[whatwg] Entity parsing [trema/diaeresis vs umlaut]

Henri Sivonen hsivonen at iki.fi
Thu Jun 28 05:03:21 PDT 2007

On Jun 28, 2007, at 14:51, K?i?tof ?elechovski wrote:

> I admit that the fact that the ligature œ is not
> included in the character set (and, consequently, that the  
> character set
> ISO-8859-1 cannot be used for encoding French text, which I find  
> kind of
> stunning because of the popularity of the French language) provides  
> a much
> simpler explanation to the observable phenomenon.

This discussion is not relevant to the WHATWG or HTML5. HTML5 is  
defined in terms of Unicode and Unicode covers both English and  
French (and quite a bit more). Anyone is free to use all that  
expressiveness straight by encoding documents as UTF-8.

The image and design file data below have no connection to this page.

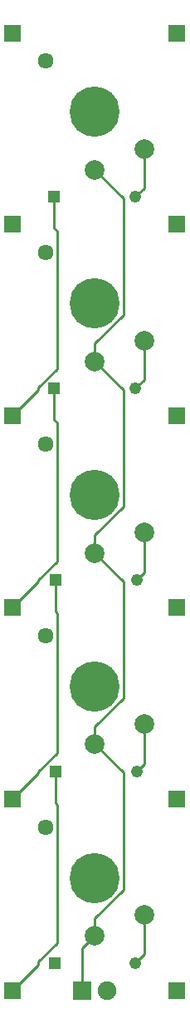
<source format=gtl>
G04*
G04 #@! TF.GenerationSoftware,Altium Limited,Altium Designer,20.2.4 (192)*
G04*
G04 Layer_Physical_Order=1*
G04 Layer_Color=255*
%FSLAX44Y44*%
%MOMM*%
G71*
G04*
G04 #@! TF.SameCoordinates,56F664F7-557E-4C23-82A4-073EF7048267*
G04*
G04*
G04 #@! TF.FilePolarity,Positive*
G04*
G01*
G75*
%ADD12C,0.2540*%
%ADD22R,1.7000X1.7000*%
%ADD23C,1.9000*%
%ADD24R,1.9000X1.9000*%
%ADD25R,1.2380X1.2380*%
%ADD26C,1.2380*%
%ADD27C,2.0000*%
%ADD28C,1.6100*%
%ADD29C,5.1000*%
D12*
X837731Y160911D02*
X856702Y179882D01*
X855090Y322227D02*
X856702Y320615D01*
X811530Y132080D02*
X837731Y158281D01*
X855090Y322227D02*
Y354584D01*
X856702Y179882D02*
Y320615D01*
X837731Y158281D02*
Y160911D01*
X856702Y373246D02*
Y515179D01*
X811530Y326644D02*
X837731Y352845D01*
X855090Y516791D02*
X856702Y515179D01*
X837731Y354275D02*
X856702Y373246D01*
X837731Y352845D02*
Y354275D01*
X855090Y516791D02*
Y549148D01*
X856702Y567810D02*
Y709108D01*
X811530Y521208D02*
X837731Y547409D01*
X853820Y711990D02*
X856702Y709108D01*
X837731Y548839D02*
X856702Y567810D01*
X853820Y711990D02*
Y743712D01*
X837731Y547409D02*
Y548839D01*
Y744673D02*
X856702Y763644D01*
Y903672D01*
X853820Y906554D02*
X856702Y903672D01*
X811530Y715772D02*
X837731Y741973D01*
X853820Y906554D02*
Y938276D01*
X837731Y741973D02*
Y744673D01*
X895350Y771072D02*
Y789340D01*
X924152Y818142D01*
Y936834D01*
X895350Y965636D02*
X924152Y936834D01*
X895350Y576508D02*
Y594776D01*
X924152Y623578D01*
Y742270D01*
X895350Y771072D02*
X924152Y742270D01*
X895350Y381944D02*
Y400212D01*
X924152Y429014D01*
Y547706D01*
X895350Y576508D02*
X924152Y547706D01*
X895350Y187380D02*
Y205648D01*
X924152Y234450D01*
Y353142D01*
X895350Y381944D02*
X924152Y353142D01*
X882580Y132080D02*
Y174610D01*
X895350Y187380D01*
X945350Y168560D02*
Y208380D01*
X936810Y160020D02*
X945350Y168560D01*
Y361924D02*
Y402944D01*
X938010Y354584D02*
X945350Y361924D01*
Y556488D02*
Y597508D01*
X938010Y549148D02*
X945350Y556488D01*
Y752322D02*
Y792072D01*
X936740Y743712D02*
X945350Y752322D01*
Y946886D02*
Y986636D01*
X936740Y938276D02*
X945350Y946886D01*
D22*
X811530Y132080D02*
D03*
X979170D02*
D03*
Y521208D02*
D03*
Y326644D02*
D03*
X811530Y715772D02*
D03*
X979170D02*
D03*
X811530Y326644D02*
D03*
Y521208D02*
D03*
X979170Y910336D02*
D03*
X811530D02*
D03*
X979170Y1104900D02*
D03*
X811530D02*
D03*
D23*
X907980Y132080D02*
D03*
D24*
X882580D02*
D03*
D25*
X853820Y743712D02*
D03*
X853890Y160020D02*
D03*
X853820Y938276D02*
D03*
X855090Y549148D02*
D03*
Y354584D02*
D03*
D26*
X936740Y743712D02*
D03*
X936810Y160020D02*
D03*
X936740Y938276D02*
D03*
X938010Y549148D02*
D03*
Y354584D02*
D03*
D27*
X945350Y792072D02*
D03*
X895350Y771072D02*
D03*
Y965636D02*
D03*
X945350Y986636D02*
D03*
X895350Y576508D02*
D03*
X945350Y597508D02*
D03*
Y402944D02*
D03*
X895350Y381944D02*
D03*
Y187380D02*
D03*
X945350Y208380D02*
D03*
D28*
X845350Y881572D02*
D03*
Y1076136D02*
D03*
Y687008D02*
D03*
Y492444D02*
D03*
Y297880D02*
D03*
D29*
X895350Y830072D02*
D03*
Y1024636D02*
D03*
Y635508D02*
D03*
Y440944D02*
D03*
Y246380D02*
D03*
M02*

</source>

Entities or legacy encodings don't add any expressiveness. They just  
expand to Unicode. The details of how this is handled is constrained  
by legacy—not by political correctness.

P.S. Before anyone slaps me for being politically incorrect or  
insensitive, I'd like to point out that my native language uses  
characters whose entity names are biased towards German terminology.  
But this isn't a slightest technical problem. Let's move on.

Henri Sivonen
hsivonen at iki.fi